## Source passage
▼▼▼

When I lived in São Paulo one of my favorite dishes was the paprika schnitzel from a German restaurant called “Jucalemão“. Sauteed pork cutlets, pounded thin, were served hidden beneath a sea of deliciously creamy sauce, bright with the color of paprika, and paired with three big potato dumplings (knodels). I learned of Jucalemão at age 19 from my first boyfriend, and my last visit was 14 years (or…. two boyfriends and a husband ;-)) later. When I left Brazil for good, I never returned. Whenever we come back to São Paulo for a visit I intend to stop by with Phil, but something always prevents us. As a result, I have a permanent craving for that fantastic dish. I’ve ordered pork paprikash in other places (even in Germany!), but it was not as I remember it from Jucalemão. So, when I got a feed from Martha Stewart Everyday Food with the two magical words on the subject, a deep feeling of nostalgia hit me. I had to make it, even though I knew it would be a different take on the dish of my past.
(adapted from Martha Stewart’s Everyday Food)

▲▲▲

## Given task 1
In the paprika schnitzel passage, how many potato dumplings came with the dish at Jucalemão?
The recipe story and the records that follow have no connection to each other.

## Entries shown
▼▼▼

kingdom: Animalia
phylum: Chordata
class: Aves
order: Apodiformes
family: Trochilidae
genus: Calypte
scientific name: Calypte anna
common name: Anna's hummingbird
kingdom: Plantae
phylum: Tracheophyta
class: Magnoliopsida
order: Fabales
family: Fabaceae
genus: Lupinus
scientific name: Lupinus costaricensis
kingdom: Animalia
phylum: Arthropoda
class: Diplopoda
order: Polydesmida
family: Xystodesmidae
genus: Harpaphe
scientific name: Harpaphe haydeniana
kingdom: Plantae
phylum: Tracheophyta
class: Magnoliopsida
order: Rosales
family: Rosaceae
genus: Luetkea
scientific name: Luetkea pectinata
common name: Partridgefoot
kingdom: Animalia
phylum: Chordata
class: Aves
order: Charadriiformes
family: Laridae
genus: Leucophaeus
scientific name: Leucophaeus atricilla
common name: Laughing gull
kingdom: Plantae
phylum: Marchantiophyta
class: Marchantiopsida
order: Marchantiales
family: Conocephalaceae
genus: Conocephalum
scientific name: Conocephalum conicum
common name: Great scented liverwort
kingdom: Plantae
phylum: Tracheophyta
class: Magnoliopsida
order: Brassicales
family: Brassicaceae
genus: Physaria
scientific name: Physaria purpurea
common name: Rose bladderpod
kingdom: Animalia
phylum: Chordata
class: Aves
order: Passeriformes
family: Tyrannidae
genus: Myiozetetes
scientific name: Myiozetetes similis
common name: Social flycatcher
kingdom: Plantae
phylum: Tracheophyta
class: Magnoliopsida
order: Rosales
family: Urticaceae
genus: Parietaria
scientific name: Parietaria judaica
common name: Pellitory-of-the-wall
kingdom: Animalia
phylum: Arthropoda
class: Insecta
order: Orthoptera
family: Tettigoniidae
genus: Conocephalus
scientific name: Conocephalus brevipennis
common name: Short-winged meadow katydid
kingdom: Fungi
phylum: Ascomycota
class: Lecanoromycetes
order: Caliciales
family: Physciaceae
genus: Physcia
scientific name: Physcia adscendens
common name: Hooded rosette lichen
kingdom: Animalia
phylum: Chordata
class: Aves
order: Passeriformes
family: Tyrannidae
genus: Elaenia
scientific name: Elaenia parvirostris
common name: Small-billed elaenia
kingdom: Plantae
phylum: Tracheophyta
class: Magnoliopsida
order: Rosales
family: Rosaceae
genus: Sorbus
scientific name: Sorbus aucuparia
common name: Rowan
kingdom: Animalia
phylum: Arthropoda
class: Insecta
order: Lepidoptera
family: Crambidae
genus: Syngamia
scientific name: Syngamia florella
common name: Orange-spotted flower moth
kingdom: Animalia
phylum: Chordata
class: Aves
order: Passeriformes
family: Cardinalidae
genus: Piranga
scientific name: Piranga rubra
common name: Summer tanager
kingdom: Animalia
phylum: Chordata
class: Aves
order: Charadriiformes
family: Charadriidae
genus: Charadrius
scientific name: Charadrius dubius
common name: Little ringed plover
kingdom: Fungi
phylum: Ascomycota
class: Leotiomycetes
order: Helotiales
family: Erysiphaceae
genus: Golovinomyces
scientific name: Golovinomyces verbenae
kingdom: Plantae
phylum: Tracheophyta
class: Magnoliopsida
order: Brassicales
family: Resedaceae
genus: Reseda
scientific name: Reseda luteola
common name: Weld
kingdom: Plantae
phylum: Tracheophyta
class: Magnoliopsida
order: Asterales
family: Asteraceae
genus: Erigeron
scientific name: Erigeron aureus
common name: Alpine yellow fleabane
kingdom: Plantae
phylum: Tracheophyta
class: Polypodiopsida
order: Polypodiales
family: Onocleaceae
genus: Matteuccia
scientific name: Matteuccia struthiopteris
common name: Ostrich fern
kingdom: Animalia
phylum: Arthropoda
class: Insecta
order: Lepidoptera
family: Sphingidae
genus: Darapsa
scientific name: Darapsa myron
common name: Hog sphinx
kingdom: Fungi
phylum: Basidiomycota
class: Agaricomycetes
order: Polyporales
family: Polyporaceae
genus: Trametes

▲▲▲

## Given task 2
Recast the part of the records that opens with the line containing "genus: Piranga" and closes with the line containing "order: Helotiales" as a numbered list, leaving out any blank lines.

## Correct response 1
Three.

## Correct response 2
1. genus: Piranga
2. scientific name: Piranga rubra
3. common name: Summer tanager
4. kingdom: Animalia
5. phylum: Chordata
6. class: Aves
7. order: Charadriiformes
8. family: Charadriidae
9. genus: Charadrius
10. scientific name: Charadrius dubius
11. common name: Little ringed plover
12. kingdom: Fungi
13. phylum: Ascomycota
14. class: Leotiomycetes
15. order: Helotiales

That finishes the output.